Burkina Faso : on en sait un peu plus sur le coup d’État manqué — une transition minée par la défiance interne

Une nouvelle tentative de coup d’État semble avoir été déjouée au Burkina Faso. Si le gouvernement de transition reste muré dans un silence révélateur, les faits parlent d’eux-mêmes : arrestations ciblées de hauts gradés, remaniement express au sein des forces armées et montée d’un climat de suspicion qui fragilise un pouvoir déjà affaibli par les défis sécuritaires. Le capitaine Ibrahim Traoré, qui s’était présenté comme le héraut d’un renouveau panafricain, se retrouve désormais au cœur d’une transition de plus en plus instable, minée par les luttes de pouvoir internes.

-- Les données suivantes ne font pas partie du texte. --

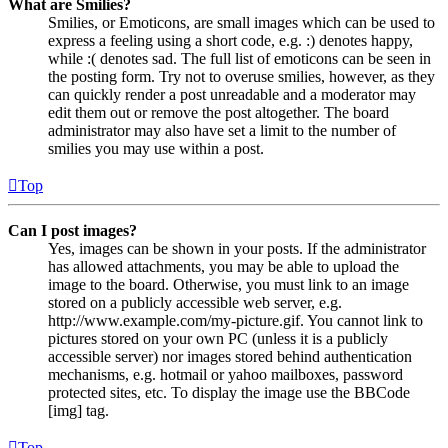
What are Smilies?
Smilies, or Emoticons, are small images which can be used to
express a feeling using a short code, e.g. :) denotes happy,
while :( denotes sad. The full list of emoticons can be seen in
the posting form. Try not to overuse smilies, however, as they
can quickly render a post unreadable and a moderator may
edit them out or remove the post altogether. The board
administrator may also have set a limit to the number of
smilies you may use within a post.
Top
Can I post images?
Yes, images can be shown in your posts. If the administrator
has allowed attachments, you may be able to upload the
image to the board. Otherwise, you must link to an image
stored on a publicly accessible web server, e.g.
http://www.example.com/my-picture.gif. You cannot link to
pictures stored on your own PC (unless it is a publicly
accessible server) nor images stored behind authentication
mechanisms, e.g. hotmail or yahoo mailboxes, password
protected sites, etc. To display the image use the BBCode
[img] tag.
Top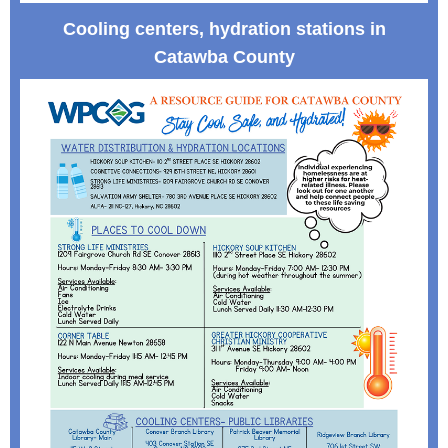
Cooling centers, hydration stations in
Catawba County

Une opération opaque qui confirme la fragilité du régime
Officiellement, aucune déclaration. Officieusement, les langues se délient. Des sources proches du pouvoir, relayées par RFI, confirment l’existence d’un plan de déstabilisation, porté par certains officiers actifs dans la hiérarchie militaire. L’arrestation du magistrat-commandant Frédéric Ouédraogo, ancien patron du bataillon de la Justice militaire, et celle du capitaine Elysée Tassembedo, responsable du Groupement de sécurisation du nord, ne relèvent pas du simple hasard : ces hommes occupaient des postes névralgiques dans la structure sécuritaire nationale.

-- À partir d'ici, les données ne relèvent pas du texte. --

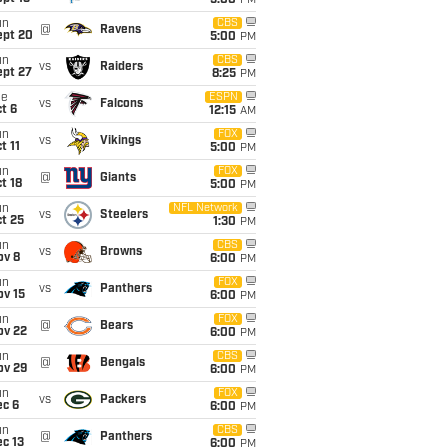
5:00
PM
un
CBS
@
Ravens
ept 20
5:00
PM
un
CBS
vs
Raiders
ept 27
8:25
PM
ue
ESPN
vs
Falcons
t 6
12:15
AM
un
FOX
vs
Vikings
t 11
5:00
PM
un
FOX
@
Giants
t 18
5:00
PM
un
NFL Network
vs
Steelers
t 25
1:30
PM
un
CBS
vs
Browns
ov 8
6:00
PM
un
FOX
vs
Panthers
ov 15
6:00
PM
un
FOX
@
Bears
ov 22
6:00
PM
un
CBS
@
Bengals
ov 29
6:00
PM
un
FOX
vs
Packers
ec 6
6:00
PM
un
CBS
@
Panthers
c 13
6:00
PM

Les circonstances de ces interpellations restent floues, mais les observateurs s’accordent à dire qu’il ne s’agit pas de simples sanctions disciplinaires. L’exécutif semble engagé dans une purge discrète visant à neutraliser toute voix dissidente ou concurrente dans l’appareil d’État. Une stratégie défensive classique dans les régimes militaires confrontés à la désillusion progressive de leurs propres soutiens.
Une armée fracturée
Derrière la façade de l’unité affichée, l’armée burkinabè montre des signes évidents de fissuration. Depuis sa prise de pouvoir en septembre 2022, le capitaine Traoré gouverne dans un équilibre précaire, s’appuyant davantage sur la loyauté présumée de certains corps que sur une vision politique claire et inclusive.
Le remaniement en cours au sein de l’institution militaire, loin d’être anodin, révèle une gouvernance fondée sur la méfiance. À mesure que le pouvoir se bunkerise, l’armée se transforme en champ de bataille d’ambitions rivales. Le risque ? Un effondrement du consensus militaire qui avait permis la montée en puissance de Traoré, dans un contexte de rejet du système précédent.
Une transition sans boussole politique ?
Les événements récents soulèvent une question fondamentale : où va réellement le Burkina Faso ? L’objectif initial de la transition — restaurer la sécurité et organiser un retour à l’ordre constitutionnel — semble relégué au second plan. Entre les menaces terroristes toujours présentes, les tensions internes croissantes et le raidissement autoritaire du pouvoir, la transition s’apparente de plus en plus à un régime de survie.
Dans cette dynamique, les coups d’État, ou leur simple évocation, ne sont plus des accidents isolés. Ils deviennent le symptôme d’un système qui tourne en boucle, sans vision, sans horizon.